Préparation de l'encens fait maison

L'encens s'offre comme cadeau ou se brûle lors de cérémonies. A l'instar du henné , il est censé porter bonheur et revêt un caractère sacré. Sa préparation offre aux femmes l'opportunité de se réunir. Telle un rituel, elle a généralement lieu en prévision de fêtes et d'occasions spéciales.

Les femmes s'accroupissent autour d'un récipient large (bassine, plateau...) et mélangent de petits copeaux de bois (l'oud ou oudh) à du safran en filaments et à des cristaux de musc (une poudre ressemblant à du sel ou du sucre). Parfois, elles ajoutent des perles de résines.

Le procédé consiste ensuite à mouiller la mixture afin que les composants puissent s'imprégner mutuellement et que le musc fonde. Puis vient l'étape la plus longue: laisser sécher le mélange. Quand l'humidité est presque partie, les femmes aspergent le tout d'un parfum entouré de pouvoirs magiques et censé attirer prospérité et clairvoyance, comme « Rêve d'Or » , de L.T. Piver.

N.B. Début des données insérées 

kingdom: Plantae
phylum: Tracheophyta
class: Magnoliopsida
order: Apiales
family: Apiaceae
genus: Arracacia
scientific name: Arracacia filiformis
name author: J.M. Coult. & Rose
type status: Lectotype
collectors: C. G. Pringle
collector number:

L'encens doit être bien sec avant d'être transféré dans une boîte, ou bien il pourrait moisir et prendre une odeur désagréable.

Des ingrédients précieux

Le safran («azafran») est une épice onéreuse issue d'une variété de crocus et cultivée dans la région marocaine de Taliouine. Au delà de sa saveur et de son intérêt gastronomique, le safran possède diverses vertus et à l'époque des Phéniciens , il était déjà vénéré. On lui prêtait le pouvoir d'attirer les bons esprits, de purifier les sanctuaires.

L' oud est un bois précieux , venu du Moyen-Orient et d'Asie. Il est employé comme encens («bokhour el oud») depuis la nuit des temps, à des fins médicinales et lors de cérémonies religieuses. Son utilisation dans les traditions musulmanes serait héritée du Prophète Mahomet.

Le musc se rencontre souvent sous forme de cubes de concrète dans un certain nombre de pays arabes. Il s'agit de parfum concentré, solide et – selon les préceptes musulmans - sans alcool. Le musc naturel est d'origine animale. De nos jours, des produits de synthèse, plus faciles à se procurer, le remplacent.

Un encens de cérémonie 

C'est pendant les fêtes familiales ou religieuses et au cours du mois sacré de Ramadan que les Marocains font brûler le «bokhour el oud». Un brasero de fonte ou de terre cuite est préparé avec des charbons brûlants. On saupoudre de l'encens dessus et celui-ci dégage alors des fumées odorantes.

Parmi les gestes d'hospitalité, les hôtes accueillent leurs invités en les aspergeant d'eaux florales (par exemple de l'eau de roses du Kelâa M'Gouna ou des eaux de parfum). Dans le sud marocain, il est fréquent de voir les femmes soulever leurs jupes et drapés au-dessus du brasero pour les imprégner de l'odeur d'encens.